*BEREITGESTELLTER AUSZUG:*
--*--

Jetzt mit der Initiative „worst first“ vorsorgen – 5-Punkte-Plan für die nächsten Winter

9. Januar 2023

Der Angriffskrieg gegen die Ukraine stellt uns aktuell vor große Herausforderungen: Putin nutzt den Stopp von Energielieferungen als Waffe gegen Europa, das solidarisch an der Seite der Ukraine steht. Hohe Preise für fossile Brennstoffe und drohende Energieknappheit sind die Folge. Die Ampel-Koalition hat schnell reagiert und zahlreiche Maßnahmen für unsere Versorgungssicherheit und Bezahlbarkeit für diesen Winter ergriffen.

Mit mehreren Entlastungspaketen haben wir weitreichende und zielgerichtete Entlastungen für Menschen und Unternehmen verabredet. Damit zeigen wir: Wir stehen als Gesellschaft in dieser Krise solidarisch zusammen und helfen da, wo es nötig ist.

Vorausschauende Politik muss den Blick aber schon jetzt auf den nächsten Winter richten. Denn es ist sehr wahrscheinlich, das auch 2023/2024 die Preise nicht wieder auf das Vorkriegs-Niveau sinken werden. Auch die Abhängigkeit von fossilen Rohstoffen wird bis dahin nicht vollständig überwunden sein. Doch durch kluge Weichenstellungen heute können wir Abhängigkeit und Kosten von morgen erheblich reduzieren.

Eine wesentliche Entscheidung haben wir als Ampel-Mehrheit im Bundestag schon im Juli getroffen: Wir haben den Turbo für den Ausbau der Erneuerbaren Energien angeworfen und viele Rahmenbedingungen verbessert, damit vor allem die günstige Sonnen- und Windenergie viel schneller einen größeren Teil unserer Energieversorgung übernehmen.

Nun geht es darum, den Energieverbrauch insbesondere von Öl und Gas dauerhaft zu senken. Damit packen wir das Problem hoher Abhängigkeit und hoher Kosten von fossiler Energie an der Wurzel.

Im Sommer hat das Kabinett befristete Verordnungen beschlossen, die in der aktuellen Notlage den Energieverbrauch reduzieren – sei es beim Heizen in öffentlichen Gebäuden oder bei der Beleuchtung von Werbeflächen.

Ein neues Energieeffizienzgesetz steht in den Startlöchern, um breite und nachhaltige Einsparungen durch Unternehmen und die öffentliche Hand zu flankieren.

Am meisten zu holen ist aber bei alten Gebäuden, die nicht auf dem Stand der Technik sind. Sie verschwenden teure Energie und verursachen hohe Rechnungen für ihre Bewohner*innen und Nutzer*innen.

Ideal wäre, so viele Gebäude wie möglich sofort zu modernisieren. Doch Material und Fachkräfte stehen nur begrenzt zur Verfügung. Daher haben wir uns in der Ampel bereits auf das Prinzip „worst first“ geeinigt: Ab sofort soll die Sanierung derjenigen Häuser besondere politische Unterstützung bekommen, die am meisten Energie verbrauchen. Diese Häuser finden sich in den beiden schlechtesten Energieeffizienzklassen G und H. Durch Dämmung und gute Heiztechnik bei diesen Wohngebäuden kann man beim Zielstandard Effizienzhaus 55 eine Reduzierung des Endenergieverbrauchs um fast 80 Prozent erreichen. Der Endenergieverbrauch im gesamten Wohngebäudesektor würde so um rund ein Drittel sinken, die CO2-Emissionen sogar bis zur Hälfte. Das bedeutet eine enorme und dauerhafte Senkung bei den Heizkosten. Zugleich wird damit der größte Beitrag für den Klimaschutz geleistet.

--*--

*ZU ERLEDIGENDE AUFGABEN:*
(a) Welche beiden Energieeffizienzklassen nennt der Auszug als die schlechtesten?
(b) Wiederhole den Teil des Auszugs, der mit den Worten „Eine wesentliche Entscheidung“ beginnt und nach „Beleuchtung von Werbeflächen.“ endet.

*AUSZUG AUS DATENSATZ:*

--*--

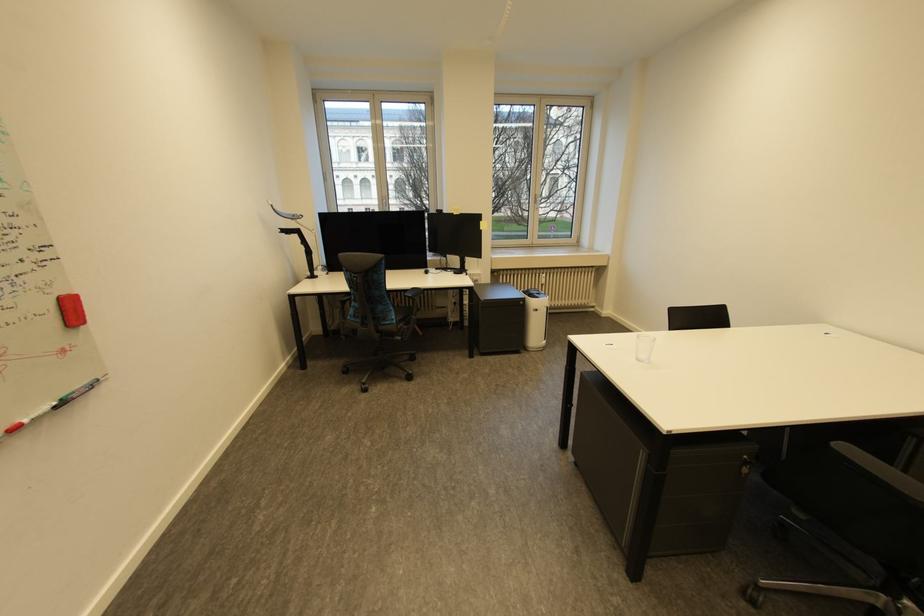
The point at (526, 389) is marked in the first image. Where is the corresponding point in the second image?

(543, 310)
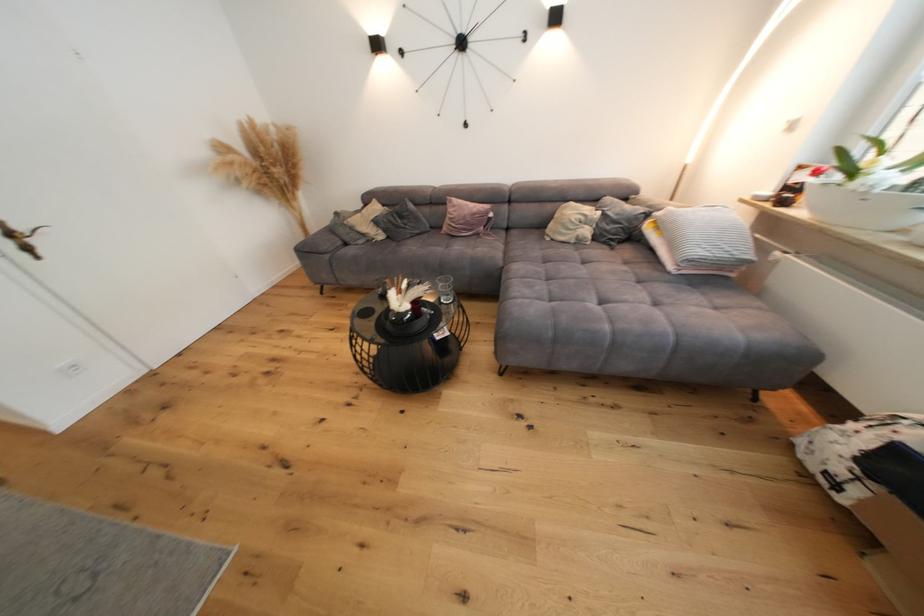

--*--

*ANTWORTEN JE AUFGABE:*
(a) G und H

(b)
Eine wesentliche Entscheidung haben wir als Ampel-Mehrheit im Bundestag schon im Juli getroffen: Wir haben den Turbo für den Ausbau der Erneuerbaren Energien angeworfen und viele Rahmenbedingungen verbessert, damit vor allem die günstige Sonnen- und Windenergie viel schneller einen größeren Teil unserer Energieversorgung übernehmen.

Nun geht es darum, den Energieverbrauch insbesondere von Öl und Gas dauerhaft zu senken. Damit packen wir das Problem hoher Abhängigkeit und hoher Kosten von fossiler Energie an der Wurzel.

Im Sommer hat das Kabinett befristete Verordnungen beschlossen, die in der aktuellen Notlage den Energieverbrauch reduzieren – sei es beim Heizen in öffentlichen Gebäuden oder bei der Beleuchtung von Werbeflächen.